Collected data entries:
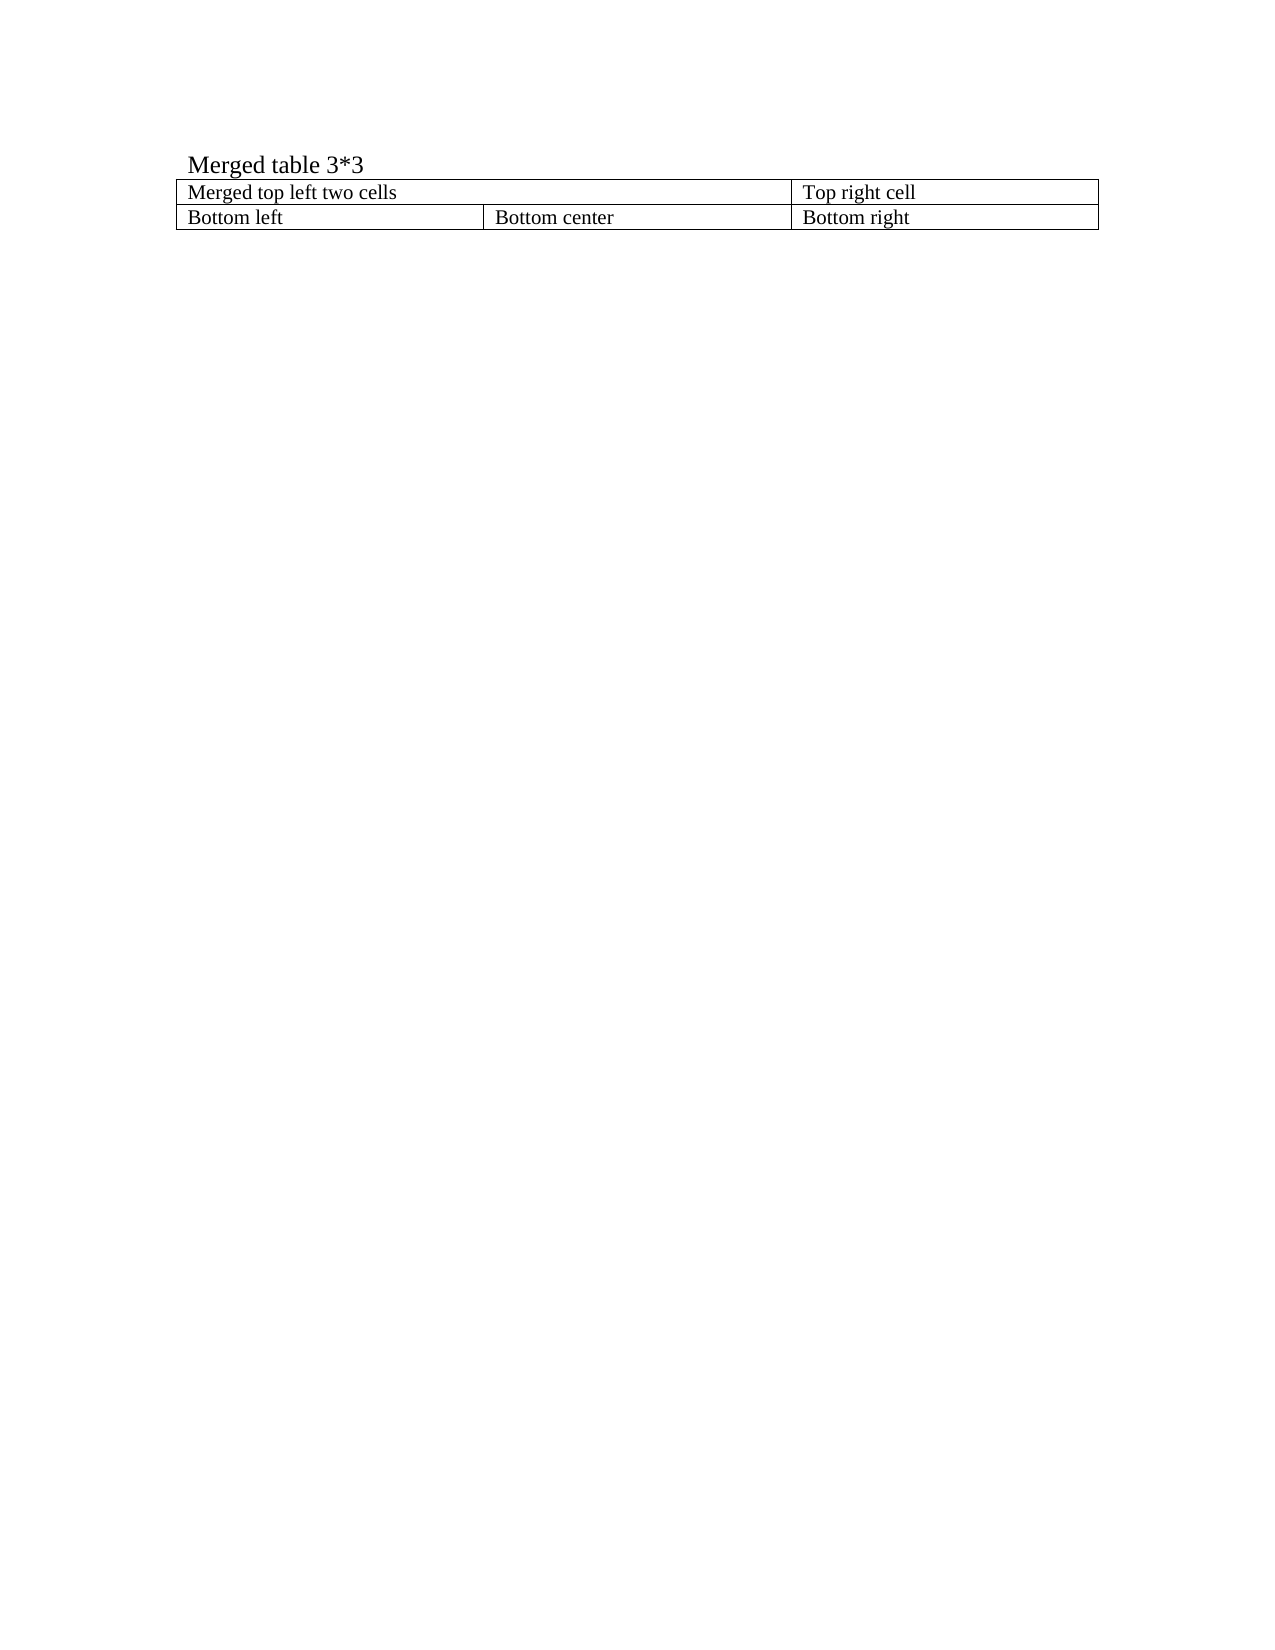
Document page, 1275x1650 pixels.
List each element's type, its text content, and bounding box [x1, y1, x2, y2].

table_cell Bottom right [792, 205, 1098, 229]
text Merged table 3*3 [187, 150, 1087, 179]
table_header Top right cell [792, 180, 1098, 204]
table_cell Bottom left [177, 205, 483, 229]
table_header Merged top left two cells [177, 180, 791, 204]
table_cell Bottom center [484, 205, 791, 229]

*What you are asked to do:* Copy out the entries exactly as they stand, omitting the images.

*Task output:*
Document page, 1275x1650 pixels.
List each element's type, its text content, and bounding box [x1, y1, x2, y2].

table_cell Bottom right [792, 205, 1098, 229]
text Merged table 3*3 [187, 150, 1087, 179]
table_header Top right cell [792, 180, 1098, 204]
table_cell Bottom left [177, 205, 483, 229]
table_header Merged top left two cells [177, 180, 791, 204]
table_cell Bottom center [484, 205, 791, 229]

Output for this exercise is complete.